To develop consensus recommendation statements for managing patients with PFAS.
An international panel of allergists, researchers, and nutritionists with an interest in PFAS from 25 different institutions across 11 countries convened and a list of statements was written by 3 authors. The RAND/University of California Los Angeles methodology was adopted to establish consensus on the statements.
After 2 Delphi rounds, a consensus was reached on 14 statements. The panel agreed that patients with PFAS would benefit from counseling on the nature and basis of PFAS and the rare chance of more severe systemic reactions and their recognition. The panel agreed on avoiding the raw food responsible for the index reaction, but not potentially cross-reactive fruits/vegetables based on the responsible food of the index reaction. Epinephrine autoinjectors should be recommended for patients with PFAS who experienced severe symptoms (beyond the oropharynx) or for patients considered at risk for severe reactions. The panel agreed that the benefit of allergen immunotherapy remains unclear and that PFAS should not be considered the primary indication for such intervention.
We developed consensus statements regarding counselling patients about the nature and severity of PFAS, potential risk factors, dietary avoidance, epinephrine autoinjector prescription, and allergen immunotherapy consideration for patients with PFAS.

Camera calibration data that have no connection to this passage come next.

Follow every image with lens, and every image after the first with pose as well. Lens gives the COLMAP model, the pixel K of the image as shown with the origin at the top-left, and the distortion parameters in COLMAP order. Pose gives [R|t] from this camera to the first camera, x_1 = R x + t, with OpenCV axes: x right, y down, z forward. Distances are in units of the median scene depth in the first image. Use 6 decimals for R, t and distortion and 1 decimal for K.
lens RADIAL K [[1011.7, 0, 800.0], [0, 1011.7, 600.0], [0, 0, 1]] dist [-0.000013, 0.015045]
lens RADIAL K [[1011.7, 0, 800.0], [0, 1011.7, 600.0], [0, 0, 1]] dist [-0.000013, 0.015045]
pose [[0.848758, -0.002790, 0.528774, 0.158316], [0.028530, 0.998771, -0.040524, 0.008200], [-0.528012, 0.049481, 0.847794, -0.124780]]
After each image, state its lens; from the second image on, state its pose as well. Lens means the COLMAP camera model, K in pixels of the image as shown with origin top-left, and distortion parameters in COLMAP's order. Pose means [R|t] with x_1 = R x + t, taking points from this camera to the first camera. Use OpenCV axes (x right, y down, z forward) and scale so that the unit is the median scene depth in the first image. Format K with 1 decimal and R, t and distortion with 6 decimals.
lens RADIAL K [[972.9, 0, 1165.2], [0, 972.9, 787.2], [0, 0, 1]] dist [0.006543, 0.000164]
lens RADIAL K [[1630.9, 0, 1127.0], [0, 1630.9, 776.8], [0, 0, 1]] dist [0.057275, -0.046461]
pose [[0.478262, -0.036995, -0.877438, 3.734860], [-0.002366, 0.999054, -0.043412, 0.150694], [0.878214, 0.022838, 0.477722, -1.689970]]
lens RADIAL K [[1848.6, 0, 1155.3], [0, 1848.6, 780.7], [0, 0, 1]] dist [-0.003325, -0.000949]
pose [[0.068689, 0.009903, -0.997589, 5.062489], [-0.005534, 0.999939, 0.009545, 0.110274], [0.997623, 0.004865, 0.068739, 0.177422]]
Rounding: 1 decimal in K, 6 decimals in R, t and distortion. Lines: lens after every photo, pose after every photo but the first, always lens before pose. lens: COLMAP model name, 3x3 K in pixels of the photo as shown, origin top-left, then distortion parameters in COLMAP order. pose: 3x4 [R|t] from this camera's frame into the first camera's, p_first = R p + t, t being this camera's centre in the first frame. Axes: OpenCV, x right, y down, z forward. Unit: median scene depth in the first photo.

花粉 - 食物过敏综合征(PFAS)在过敏性鼻炎患者中很常见。PFAS患者的治疗建议仍存在差异。
制定关于管理PFAS患者的共识推荐声明。
来自11个国家25个不同机构的对PFAS感兴趣的过敏症专科医生、研究人员和营养学家组成的国际小组召开会议,由3位作者撰写了一系列声明。采用兰德公司/加利福尼亚大学洛杉矶分校的方法就这些声明达成共识。
经过两轮德尔菲法,就14项声明达成了共识。专家小组一致认为,PFAS患者将从关于PFAS的性质和基础、更严重全身反应的罕见可能性及其识别的咨询中受益。专家小组一致同意避免食用引发索引反应的生食,但不基于索引反应的责任食物而避免可能发生交叉反应的水果/蔬菜。对于出现严重症状(超出口咽)的PFAS患者或被认为有严重反应风险的患者,应推荐使用肾上腺素自动注射器。专家小组一致认为,变应原免疫疗法的益处仍不明确,PFAS不应被视为这种干预的主要指征。
我们制定了关于向PFAS患者咨询PFAS的性质和严重程度、潜在危险因素、饮食回避、肾上腺素自动注射器处方以及变应原免疫疗法考虑的共识声明。